Outliers are data points that are significantly different from the majority of the data in a dataset. They can have a substantial impact on measures of central tendency (such as the mean, median, and mode) and measures of dispersion (such as the range, variance, and standard deviation). The extent of the impact depends on the number and magnitude of the outliers. Here's how outliers affect these measures:

    Measures of Central Tendency:

        Mean: Outliers can have a significant impact on the mean because it takes into account the value of each data point. If there are outliers with extreme values, they can pull the mean in their direction. This is especially true for a mean calculation because it involves summing all values and dividing by the number of values.

        Median: The median is less affected by outliers because it is not influenced by the actual values of the outliers but rather their position relative to the rest of the data. Outliers do not affect the median as long as they do not change the order of values in the dataset.

        Mode: The mode is generally not affected by outliers because it represents the most frequently occurring value(s) in the dataset, and outliers are often isolated data points.

Example for Measures of Central Tendency:

Suppose you have the following dataset representing the salaries of employees in a company:

Salaries: $40,000, $45,000, $42,000, $39,000, $250,000

    Mean: Adding the outlier salary of $250,000 significantly increases the mean, pulling it toward the outlier. The mean is now higher than what most employees earn, making it less representative of the central salary.
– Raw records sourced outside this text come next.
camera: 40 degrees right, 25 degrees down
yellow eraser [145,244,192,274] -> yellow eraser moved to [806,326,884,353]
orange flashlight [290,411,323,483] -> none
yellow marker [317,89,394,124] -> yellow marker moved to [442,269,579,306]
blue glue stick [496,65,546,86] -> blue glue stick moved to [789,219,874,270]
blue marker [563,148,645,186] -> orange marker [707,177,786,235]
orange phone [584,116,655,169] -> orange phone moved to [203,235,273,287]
    Median: The median remains at $42,000 because the outlier does not change the order of values. It continues to represent the middle salary in the dataset.

    Mode: The mode remains the same as before, representing the most frequently occurring salary, which is still $40,000.

    Measures of Dispersion:

        Range: Outliers can significantly affect the range because it is calculated as the difference between the maximum and minimum values. If there are outliers with extreme values, they can increase the range substantially.

        Variance and Standard Deviation: Outliers can increase the variance and standard deviation because these measures consider the squared differences between data points and the mean. Outliers with large deviations from the mean contribute more to the overall variance and standard deviation.

Example for Measures of Dispersion:

Using the same salary dataset as before:

    Range: Including the outlier salary of $250,000 increases the range of salaries from $210,000 to $249,000, a significant expansion.

    Variance and Standard Deviation: The presence of the outlier with a salary of $250,000 will increase the variance and standard deviation because it has a large squared deviation from the mean, contributing to higher overall dispersion.